## Activity
Rewrite everything from the line containing "programas pastorais da" down to the line containing "inúmeros projectos de", with "Igreja" replaced by "Comunidade" and nothing else changed.

## Records
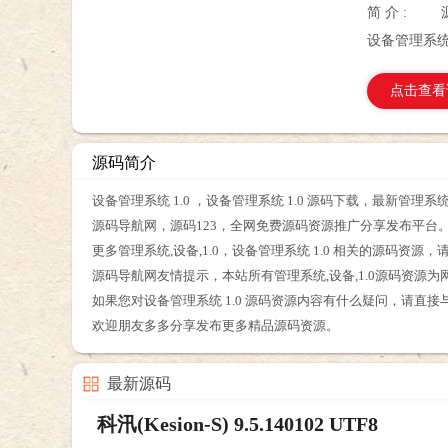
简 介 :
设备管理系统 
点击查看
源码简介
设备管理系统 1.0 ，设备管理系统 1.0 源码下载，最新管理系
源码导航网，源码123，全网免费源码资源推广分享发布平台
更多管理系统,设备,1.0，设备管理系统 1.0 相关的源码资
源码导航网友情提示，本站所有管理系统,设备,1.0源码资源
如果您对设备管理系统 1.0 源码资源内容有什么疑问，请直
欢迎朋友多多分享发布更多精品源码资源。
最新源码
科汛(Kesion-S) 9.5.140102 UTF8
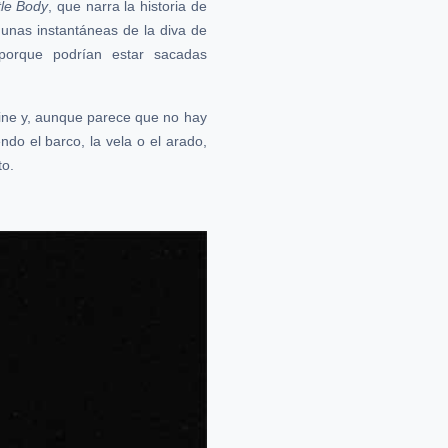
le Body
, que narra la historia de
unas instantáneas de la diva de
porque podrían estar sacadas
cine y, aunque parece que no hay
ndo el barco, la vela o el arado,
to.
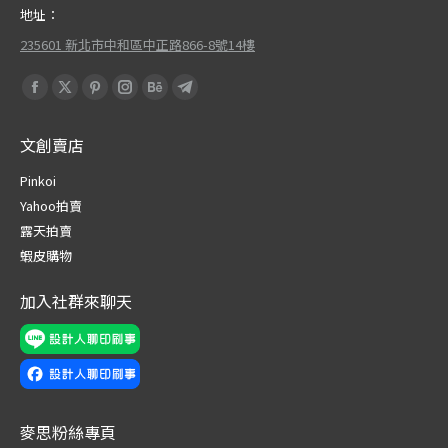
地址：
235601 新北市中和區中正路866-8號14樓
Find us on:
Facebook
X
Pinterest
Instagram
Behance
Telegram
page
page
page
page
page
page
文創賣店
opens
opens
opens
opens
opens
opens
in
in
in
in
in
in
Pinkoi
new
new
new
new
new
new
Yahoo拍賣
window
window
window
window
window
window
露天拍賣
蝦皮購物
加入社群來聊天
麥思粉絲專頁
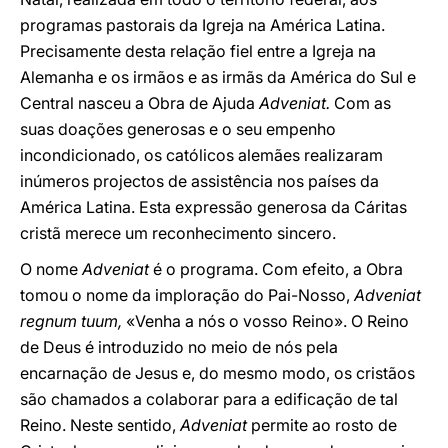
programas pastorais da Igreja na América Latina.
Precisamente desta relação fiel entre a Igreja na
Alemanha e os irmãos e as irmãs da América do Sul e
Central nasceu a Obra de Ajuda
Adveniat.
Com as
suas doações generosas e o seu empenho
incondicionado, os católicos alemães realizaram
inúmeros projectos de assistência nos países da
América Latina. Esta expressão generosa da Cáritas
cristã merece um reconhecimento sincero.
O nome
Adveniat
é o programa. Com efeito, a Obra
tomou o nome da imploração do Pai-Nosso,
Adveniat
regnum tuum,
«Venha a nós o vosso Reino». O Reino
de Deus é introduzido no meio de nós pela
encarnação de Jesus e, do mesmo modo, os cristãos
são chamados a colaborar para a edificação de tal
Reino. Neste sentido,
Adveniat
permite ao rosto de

## Task answer
programas pastorais da Comunidade na América Latina.
Precisamente desta relação fiel entre a Comunidade na
Alemanha e os irmãos e as irmãs da América do Sul e
Central nasceu a Obra de Ajuda
Adveniat.
Com as
suas doações generosas e o seu empenho
incondicionado, os católicos alemães realizaram
inúmeros projectos de assistência nos países da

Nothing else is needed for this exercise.